Infrastruktur jalan, pelabuhan, permukiman penduduk, pendidikan, dan kesehatan tidak dibangun. Hampir tidak ada pembangunan di wilayah itu karena status wilayah itu tidak jelas. Kawasan tersebut menjadi terisolasi.
Akan tetapi, harus ada yang mengalah demi kesejahteraan masyarakat di kedua daerah perbatasan. Dengan menarik garis tengah dari utara Buntal sampai selatan, hal itu pun diterima. Pada wilayah sengketa, 15 km arah barat menjadi milik Manggarai Timur dan 15 km arah timur menjadi wilayah Ngada.
Dirjen Bina Administrasi Kewilayahan Kemendagri Wardani mengatakan, masalah perbatasan telah selesai setelah Gubernur NTT mengetuk palu, mengakhiri konflik. ”Jadi tidak perlu bahas soal sebelumnya seperti titik koordinat dari utara Buntal ke selatan diatur bersama,” ujarnya.

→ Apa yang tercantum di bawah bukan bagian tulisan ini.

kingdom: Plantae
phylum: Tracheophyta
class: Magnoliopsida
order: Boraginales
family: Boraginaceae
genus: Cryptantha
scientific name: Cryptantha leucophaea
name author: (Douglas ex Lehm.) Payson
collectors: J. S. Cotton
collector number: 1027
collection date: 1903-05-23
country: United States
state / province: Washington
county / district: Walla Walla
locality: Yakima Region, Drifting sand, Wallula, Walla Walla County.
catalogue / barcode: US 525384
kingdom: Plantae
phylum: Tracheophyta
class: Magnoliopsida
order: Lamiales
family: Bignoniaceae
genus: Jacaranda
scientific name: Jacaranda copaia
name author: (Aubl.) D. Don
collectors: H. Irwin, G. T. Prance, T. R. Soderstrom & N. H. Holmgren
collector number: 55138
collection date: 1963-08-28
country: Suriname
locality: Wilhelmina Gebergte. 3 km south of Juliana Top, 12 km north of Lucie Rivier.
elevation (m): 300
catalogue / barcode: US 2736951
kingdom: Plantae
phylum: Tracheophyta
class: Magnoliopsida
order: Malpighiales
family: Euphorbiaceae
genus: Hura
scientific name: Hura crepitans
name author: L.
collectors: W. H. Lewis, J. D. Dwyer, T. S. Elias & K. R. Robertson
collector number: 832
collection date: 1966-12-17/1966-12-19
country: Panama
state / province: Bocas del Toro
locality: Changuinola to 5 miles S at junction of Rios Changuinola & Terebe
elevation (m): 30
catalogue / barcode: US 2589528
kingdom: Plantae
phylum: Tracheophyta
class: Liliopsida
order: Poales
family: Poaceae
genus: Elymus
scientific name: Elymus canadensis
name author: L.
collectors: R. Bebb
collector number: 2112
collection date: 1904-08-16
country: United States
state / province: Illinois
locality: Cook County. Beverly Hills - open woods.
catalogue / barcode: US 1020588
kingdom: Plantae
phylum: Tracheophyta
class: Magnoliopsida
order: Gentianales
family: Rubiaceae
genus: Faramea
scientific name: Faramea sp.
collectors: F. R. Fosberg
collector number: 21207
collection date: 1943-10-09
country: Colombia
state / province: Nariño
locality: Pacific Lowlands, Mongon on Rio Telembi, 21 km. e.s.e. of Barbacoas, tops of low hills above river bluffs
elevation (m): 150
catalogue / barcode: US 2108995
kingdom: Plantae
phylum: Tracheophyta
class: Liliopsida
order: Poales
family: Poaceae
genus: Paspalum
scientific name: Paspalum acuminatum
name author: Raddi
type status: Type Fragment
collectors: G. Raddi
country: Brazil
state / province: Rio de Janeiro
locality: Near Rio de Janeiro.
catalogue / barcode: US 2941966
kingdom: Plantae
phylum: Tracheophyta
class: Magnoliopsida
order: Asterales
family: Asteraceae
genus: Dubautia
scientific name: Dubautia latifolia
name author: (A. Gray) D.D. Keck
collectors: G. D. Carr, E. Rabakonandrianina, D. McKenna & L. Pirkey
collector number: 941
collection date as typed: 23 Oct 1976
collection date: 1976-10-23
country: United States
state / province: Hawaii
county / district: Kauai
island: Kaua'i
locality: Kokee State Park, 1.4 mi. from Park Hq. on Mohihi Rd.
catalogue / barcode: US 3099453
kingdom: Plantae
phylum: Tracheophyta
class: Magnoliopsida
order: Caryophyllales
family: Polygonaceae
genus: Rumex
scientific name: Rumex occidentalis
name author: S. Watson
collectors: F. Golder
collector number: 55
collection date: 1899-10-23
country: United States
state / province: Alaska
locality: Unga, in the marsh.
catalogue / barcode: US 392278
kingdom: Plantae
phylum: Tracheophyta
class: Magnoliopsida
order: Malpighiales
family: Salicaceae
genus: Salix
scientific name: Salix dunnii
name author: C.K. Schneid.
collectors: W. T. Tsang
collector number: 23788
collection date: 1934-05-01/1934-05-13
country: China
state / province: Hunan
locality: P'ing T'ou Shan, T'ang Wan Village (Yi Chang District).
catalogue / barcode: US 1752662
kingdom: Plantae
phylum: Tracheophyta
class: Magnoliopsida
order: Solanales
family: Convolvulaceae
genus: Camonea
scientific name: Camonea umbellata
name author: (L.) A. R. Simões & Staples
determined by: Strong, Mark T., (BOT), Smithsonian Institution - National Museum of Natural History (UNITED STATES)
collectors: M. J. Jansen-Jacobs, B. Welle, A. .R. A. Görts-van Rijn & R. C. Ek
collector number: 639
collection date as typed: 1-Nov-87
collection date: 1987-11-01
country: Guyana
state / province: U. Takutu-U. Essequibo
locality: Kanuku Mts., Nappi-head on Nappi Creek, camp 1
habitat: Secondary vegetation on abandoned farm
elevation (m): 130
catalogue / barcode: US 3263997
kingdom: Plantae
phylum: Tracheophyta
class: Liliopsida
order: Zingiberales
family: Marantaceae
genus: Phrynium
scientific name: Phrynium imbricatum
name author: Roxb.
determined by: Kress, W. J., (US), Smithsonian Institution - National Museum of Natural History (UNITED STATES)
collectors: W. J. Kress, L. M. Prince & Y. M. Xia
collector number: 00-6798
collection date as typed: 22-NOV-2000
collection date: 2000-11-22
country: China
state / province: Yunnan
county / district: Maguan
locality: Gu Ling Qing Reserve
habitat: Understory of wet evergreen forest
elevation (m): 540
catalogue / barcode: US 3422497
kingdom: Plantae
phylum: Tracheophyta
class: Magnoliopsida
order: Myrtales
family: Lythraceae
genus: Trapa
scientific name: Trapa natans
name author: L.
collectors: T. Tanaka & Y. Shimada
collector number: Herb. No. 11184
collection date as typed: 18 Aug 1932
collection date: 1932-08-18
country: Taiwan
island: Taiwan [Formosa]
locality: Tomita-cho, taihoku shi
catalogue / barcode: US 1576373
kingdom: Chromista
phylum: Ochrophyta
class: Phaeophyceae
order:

Selanjutnya, tugas Kemendagri membuat peraturan pemerintah untuk mengesahkan hasil kesepakatan kedua pihak. Realisasi teknis di lapangan akan melibatkan semua pihak.
Jadi tidak perlu bahas soal sebelumnya seperti titik koordinat dari utara Buntal ke selatan diatur bersama.
Saat itu pula disusun berita acara penyelesaian masalah perbatasan Manggarai Timur dan Ngada. Berita acara ini ditandatangani Bupati Manggarai Timur Andreas Agas, Bupati Ngada Paulus Soliwoa, Gubernur NTT Viktor Laiskodat, tokoh masyarakat kedua pihak, dan perwakilan Kemendagri.
Sebelumnya, pada masa pemerintahan Gubernur Frans Lebu Raya (2008-2018), ia mengusulkan agar wilayah yang disengketakan menjadi kawasan hutan lindung. Namun usul tersebut ditolak kedua pihak.